What the exercise asks:
Although the entries hold pictures, only their words are printed back, exactly as given.

Saved entries

====

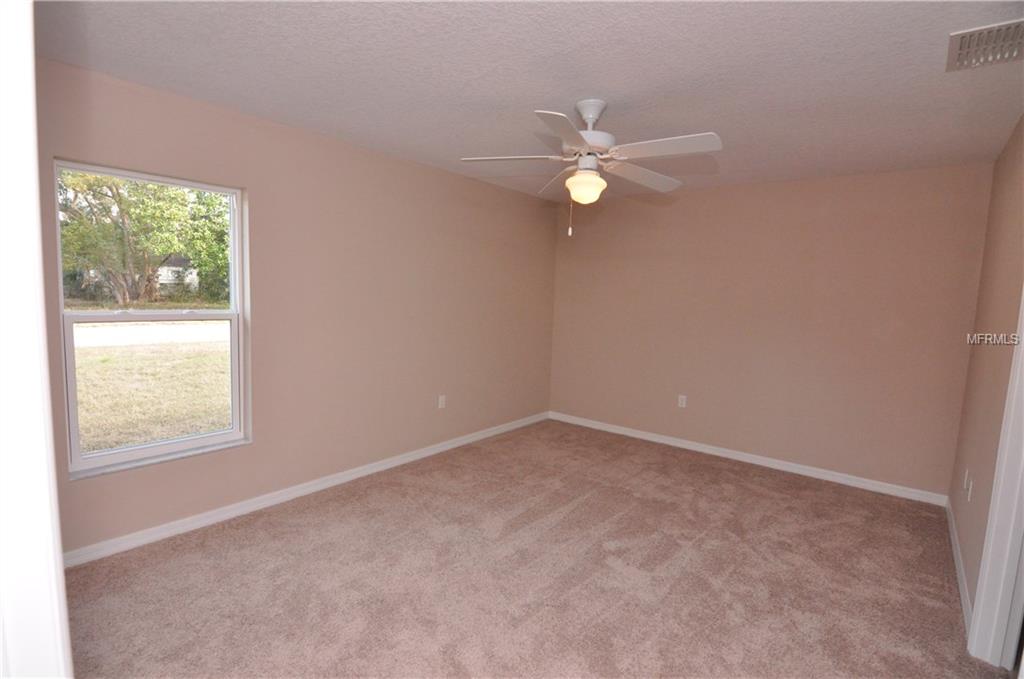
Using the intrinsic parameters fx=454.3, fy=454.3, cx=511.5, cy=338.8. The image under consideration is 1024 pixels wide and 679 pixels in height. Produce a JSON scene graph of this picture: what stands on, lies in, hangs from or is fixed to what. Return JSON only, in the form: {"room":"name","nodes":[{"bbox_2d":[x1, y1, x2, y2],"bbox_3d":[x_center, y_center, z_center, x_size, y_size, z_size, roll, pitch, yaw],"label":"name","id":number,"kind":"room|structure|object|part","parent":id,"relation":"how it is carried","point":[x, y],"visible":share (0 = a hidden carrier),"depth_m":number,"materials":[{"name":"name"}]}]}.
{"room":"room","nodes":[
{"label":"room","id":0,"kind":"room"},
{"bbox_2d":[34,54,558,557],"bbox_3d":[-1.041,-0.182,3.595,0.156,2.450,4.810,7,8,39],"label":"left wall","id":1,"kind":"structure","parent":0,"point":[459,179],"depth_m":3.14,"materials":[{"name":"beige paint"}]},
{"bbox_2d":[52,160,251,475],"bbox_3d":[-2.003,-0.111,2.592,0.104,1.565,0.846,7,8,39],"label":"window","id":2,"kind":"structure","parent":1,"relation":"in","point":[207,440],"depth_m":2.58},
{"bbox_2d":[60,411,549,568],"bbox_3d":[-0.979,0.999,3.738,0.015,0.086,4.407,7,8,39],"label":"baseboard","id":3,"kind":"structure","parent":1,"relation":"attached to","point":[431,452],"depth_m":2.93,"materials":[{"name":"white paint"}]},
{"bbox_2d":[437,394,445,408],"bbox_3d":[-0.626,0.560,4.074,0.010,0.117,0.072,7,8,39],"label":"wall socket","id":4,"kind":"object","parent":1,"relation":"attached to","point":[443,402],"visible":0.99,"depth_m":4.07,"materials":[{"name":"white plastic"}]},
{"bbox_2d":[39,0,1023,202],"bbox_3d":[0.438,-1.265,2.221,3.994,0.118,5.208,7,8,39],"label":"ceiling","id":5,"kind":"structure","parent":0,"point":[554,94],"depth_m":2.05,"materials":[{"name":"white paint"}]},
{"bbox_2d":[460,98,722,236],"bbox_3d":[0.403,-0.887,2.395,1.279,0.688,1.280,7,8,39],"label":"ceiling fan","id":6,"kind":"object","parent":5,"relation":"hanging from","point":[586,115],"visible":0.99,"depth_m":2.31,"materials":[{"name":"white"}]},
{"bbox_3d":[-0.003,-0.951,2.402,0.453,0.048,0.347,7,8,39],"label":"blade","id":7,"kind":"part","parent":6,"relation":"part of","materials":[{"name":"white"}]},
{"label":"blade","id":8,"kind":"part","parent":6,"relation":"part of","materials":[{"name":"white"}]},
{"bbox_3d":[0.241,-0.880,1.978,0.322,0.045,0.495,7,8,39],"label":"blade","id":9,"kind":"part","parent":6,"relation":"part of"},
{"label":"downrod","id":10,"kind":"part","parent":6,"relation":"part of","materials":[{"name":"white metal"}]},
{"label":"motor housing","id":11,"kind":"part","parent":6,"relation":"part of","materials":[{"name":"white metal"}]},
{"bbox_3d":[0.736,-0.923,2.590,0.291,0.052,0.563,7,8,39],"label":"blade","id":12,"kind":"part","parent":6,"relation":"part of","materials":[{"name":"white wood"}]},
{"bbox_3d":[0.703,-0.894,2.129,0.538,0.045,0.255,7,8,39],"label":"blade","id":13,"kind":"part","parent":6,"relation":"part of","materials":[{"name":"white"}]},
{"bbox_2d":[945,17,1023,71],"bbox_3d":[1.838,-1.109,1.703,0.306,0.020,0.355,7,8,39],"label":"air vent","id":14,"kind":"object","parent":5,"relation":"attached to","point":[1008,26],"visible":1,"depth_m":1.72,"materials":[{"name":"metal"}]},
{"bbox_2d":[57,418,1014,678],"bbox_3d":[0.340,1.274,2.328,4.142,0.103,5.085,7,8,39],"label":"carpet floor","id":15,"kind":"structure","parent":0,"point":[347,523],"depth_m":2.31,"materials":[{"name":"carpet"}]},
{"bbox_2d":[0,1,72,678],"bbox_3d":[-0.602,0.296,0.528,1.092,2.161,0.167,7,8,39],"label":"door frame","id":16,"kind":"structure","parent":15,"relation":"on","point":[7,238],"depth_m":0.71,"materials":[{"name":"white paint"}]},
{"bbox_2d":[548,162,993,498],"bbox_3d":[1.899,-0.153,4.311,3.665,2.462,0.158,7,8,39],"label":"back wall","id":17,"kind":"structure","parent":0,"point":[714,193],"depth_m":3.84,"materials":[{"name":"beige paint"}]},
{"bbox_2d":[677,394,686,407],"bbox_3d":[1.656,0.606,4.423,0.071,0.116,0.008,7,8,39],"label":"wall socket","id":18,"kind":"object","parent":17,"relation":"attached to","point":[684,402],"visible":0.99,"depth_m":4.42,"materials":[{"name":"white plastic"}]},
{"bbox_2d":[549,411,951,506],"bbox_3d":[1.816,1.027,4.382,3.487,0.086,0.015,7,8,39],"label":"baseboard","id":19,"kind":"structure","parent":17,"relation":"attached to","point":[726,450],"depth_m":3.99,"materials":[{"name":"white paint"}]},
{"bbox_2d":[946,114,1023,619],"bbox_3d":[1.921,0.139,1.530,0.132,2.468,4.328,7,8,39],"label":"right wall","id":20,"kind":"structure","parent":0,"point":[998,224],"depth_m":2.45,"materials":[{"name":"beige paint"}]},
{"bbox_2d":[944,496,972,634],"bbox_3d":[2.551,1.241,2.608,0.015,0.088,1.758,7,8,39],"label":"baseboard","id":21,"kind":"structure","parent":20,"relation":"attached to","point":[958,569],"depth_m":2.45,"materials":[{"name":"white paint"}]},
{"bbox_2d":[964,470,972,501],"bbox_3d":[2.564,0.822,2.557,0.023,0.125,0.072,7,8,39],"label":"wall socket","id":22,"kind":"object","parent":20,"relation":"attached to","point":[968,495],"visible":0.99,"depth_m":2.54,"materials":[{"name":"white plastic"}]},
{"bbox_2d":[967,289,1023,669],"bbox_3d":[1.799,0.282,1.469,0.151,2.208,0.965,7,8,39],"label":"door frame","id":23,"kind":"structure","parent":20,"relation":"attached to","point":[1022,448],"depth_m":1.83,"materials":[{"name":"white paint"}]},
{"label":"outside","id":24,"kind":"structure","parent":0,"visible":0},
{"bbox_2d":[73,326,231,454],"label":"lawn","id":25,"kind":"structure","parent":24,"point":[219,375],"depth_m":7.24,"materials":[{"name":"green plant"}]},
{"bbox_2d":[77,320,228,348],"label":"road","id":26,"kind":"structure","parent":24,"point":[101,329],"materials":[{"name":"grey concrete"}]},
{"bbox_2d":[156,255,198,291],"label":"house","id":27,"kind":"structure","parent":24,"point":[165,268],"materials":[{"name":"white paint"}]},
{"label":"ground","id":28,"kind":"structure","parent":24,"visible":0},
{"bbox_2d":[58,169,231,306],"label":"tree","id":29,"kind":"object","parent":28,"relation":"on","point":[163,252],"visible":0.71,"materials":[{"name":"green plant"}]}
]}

====

Response to the task:
Using the intrinsic parameters fx=454.3, fy=454.3, cx=511.5, cy=338.8. The image under consideration is 1024 pixels wide and 679 pixels in height. Produce a JSON scene graph of this picture: what stands on, lies in, hangs from or is fixed to what. Return JSON only, in the form: {"room":"name","nodes":[{"bbox_2d":[x1, y1, x2, y2],"bbox_3d":[x_center, y_center, z_center, x_size, y_size, z_size, roll, pitch, yaw],"label":"name","id":number,"kind":"room|structure|object|part","parent":id,"relation":"how it is carried","point":[x, y],"visible":share (0 = a hidden carrier),"depth_m":number,"materials":[{"name":"name"}]}]}.
{"room":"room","nodes":[
{"label":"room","id":0,"kind":"room"},
{"bbox_2d":[34,54,558,557],"bbox_3d":[-1.041,-0.182,3.595,0.156,2.450,4.810,7,8,39],"label":"left wall","id":1,"kind":"structure","parent":0,"point":[459,179],"depth_m":3.14,"materials":[{"name":"beige paint"}]},
{"bbox_2d":[52,160,251,475],"bbox_3d":[-2.003,-0.111,2.592,0.104,1.565,0.846,7,8,39],"label":"window","id":2,"kind":"structure","parent":1,"relation":"in","point":[207,440],"depth_m":2.58},
{"bbox_2d":[60,411,549,568],"bbox_3d":[-0.979,0.999,3.738,0.015,0.086,4.407,7,8,39],"label":"baseboard","id":3,"kind":"structure","parent":1,"relation":"attached to","point":[431,452],"depth_m":2.93,"materials":[{"name":"white paint"}]},
{"bbox_2d":[437,394,445,408],"bbox_3d":[-0.626,0.560,4.074,0.010,0.117,0.072,7,8,39],"label":"wall socket","id":4,"kind":"object","parent":1,"relation":"attached to","point":[443,402],"visible":0.99,"depth_m":4.07,"materials":[{"name":"white plastic"}]},
{"bbox_2d":[39,0,1023,202],"bbox_3d":[0.438,-1.265,2.221,3.994,0.118,5.208,7,8,39],"label":"ceiling","id":5,"kind":"structure","parent":0,"point":[554,94],"depth_m":2.05,"materials":[{"name":"white paint"}]},
{"bbox_2d":[460,98,722,236],"bbox_3d":[0.403,-0.887,2.395,1.279,0.688,1.280,7,8,39],"label":"ceiling fan","id":6,"kind":"object","parent":5,"relation":"hanging from","point":[586,115],"visible":0.99,"depth_m":2.31,"materials":[{"name":"white"}]},
{"bbox_3d":[-0.003,-0.951,2.402,0.453,0.048,0.347,7,8,39],"label":"blade","id":7,"kind":"part","parent":6,"relation":"part of","materials":[{"name":"white"}]},
{"label":"blade","id":8,"kind":"part","parent":6,"relation":"part of","materials":[{"name":"white"}]},
{"bbox_3d":[0.241,-0.880,1.978,0.322,0.045,0.495,7,8,39],"label":"blade","id":9,"kind":"part","parent":6,"relation":"part of"},
{"label":"downrod","id":10,"kind":"part","parent":6,"relation":"part of","materials":[{"name":"white metal"}]},
{"label":"motor housing","id":11,"kind":"part","parent":6,"relation":"part of","materials":[{"name":"white metal"}]},
{"bbox_3d":[0.736,-0.923,2.590,0.291,0.052,0.563,7,8,39],"label":"blade","id":12,"kind":"part","parent":6,"relation":"part of","materials":[{"name":"white wood"}]},
{"bbox_3d":[0.703,-0.894,2.129,0.538,0.045,0.255,7,8,39],"label":"blade","id":13,"kind":"part","parent":6,"relation":"part of","materials":[{"name":"white"}]},
{"bbox_2d":[945,17,1023,71],"bbox_3d":[1.838,-1.109,1.703,0.306,0.020,0.355,7,8,39],"label":"air vent","id":14,"kind":"object","parent":5,"relation":"attached to","point":[1008,26],"visible":1,"depth_m":1.72,"materials":[{"name":"metal"}]},
{"bbox_2d":[57,418,1014,678],"bbox_3d":[0.340,1.274,2.328,4.142,0.103,5.085,7,8,39],"label":"carpet floor","id":15,"kind":"structure","parent":0,"point":[347,523],"depth_m":2.31,"materials":[{"name":"carpet"}]},
{"bbox_2d":[0,1,72,678],"bbox_3d":[-0.602,0.296,0.528,1.092,2.161,0.167,7,8,39],"label":"door frame","id":16,"kind":"structure","parent":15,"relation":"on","point":[7,238],"depth_m":0.71,"materials":[{"name":"white paint"}]},
{"bbox_2d":[548,162,993,498],"bbox_3d":[1.899,-0.153,4.311,3.665,2.462,0.158,7,8,39],"label":"back wall","id":17,"kind":"structure","parent":0,"point":[714,193],"depth_m":3.84,"materials":[{"name":"beige paint"}]},
{"bbox_2d":[677,394,686,407],"bbox_3d":[1.656,0.606,4.423,0.071,0.116,0.008,7,8,39],"label":"wall socket","id":18,"kind":"object","parent":17,"relation":"attached to","point":[684,402],"visible":0.99,"depth_m":4.42,"materials":[{"name":"white plastic"}]},
{"bbox_2d":[549,411,951,506],"bbox_3d":[1.816,1.027,4.382,3.487,0.086,0.015,7,8,39],"label":"baseboard","id":19,"kind":"structure","parent":17,"relation":"attached to","point":[726,450],"depth_m":3.99,"materials":[{"name":"white paint"}]},
{"bbox_2d":[946,114,1023,619],"bbox_3d":[1.921,0.139,1.530,0.132,2.468,4.328,7,8,39],"label":"right wall","id":20,"kind":"structure","parent":0,"point":[998,224],"depth_m":2.45,"materials":[{"name":"beige paint"}]},
{"bbox_2d":[944,496,972,634],"bbox_3d":[2.551,1.241,2.608,0.015,0.088,1.758,7,8,39],"label":"baseboard","id":21,"kind":"structure","parent":20,"relation":"attached to","point":[958,569],"depth_m":2.45,"materials":[{"name":"white paint"}]},
{"bbox_2d":[964,470,972,501],"bbox_3d":[2.564,0.822,2.557,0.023,0.125,0.072,7,8,39],"label":"wall socket","id":22,"kind":"object","parent":20,"relation":"attached to","point":[968,495],"visible":0.99,"depth_m":2.54,"materials":[{"name":"white plastic"}]},
{"bbox_2d":[967,289,1023,669],"bbox_3d":[1.799,0.282,1.469,0.151,2.208,0.965,7,8,39],"label":"door frame","id":23,"kind":"structure","parent":20,"relation":"attached to","point":[1022,448],"depth_m":1.83,"materials":[{"name":"white paint"}]},
{"label":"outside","id":24,"kind":"structure","parent":0,"visible":0},
{"bbox_2d":[73,326,231,454],"label":"lawn","id":25,"kind":"structure","parent":24,"point":[219,375],"depth_m":7.24,"materials":[{"name":"green plant"}]},
{"bbox_2d":[77,320,228,348],"label":"road","id":26,"kind":"structure","parent":24,"point":[101,329],"materials":[{"name":"grey concrete"}]},
{"bbox_2d":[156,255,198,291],"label":"house","id":27,"kind":"structure","parent":24,"point":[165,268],"materials":[{"name":"white paint"}]},
{"label":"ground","id":28,"kind":"structure","parent":24,"visible":0},
{"bbox_2d":[58,169,231,306],"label":"tree","id":29,"kind":"object","parent":28,"relation":"on","point":[163,252],"visible":0.71,"materials":[{"name":"green plant"}]}
]}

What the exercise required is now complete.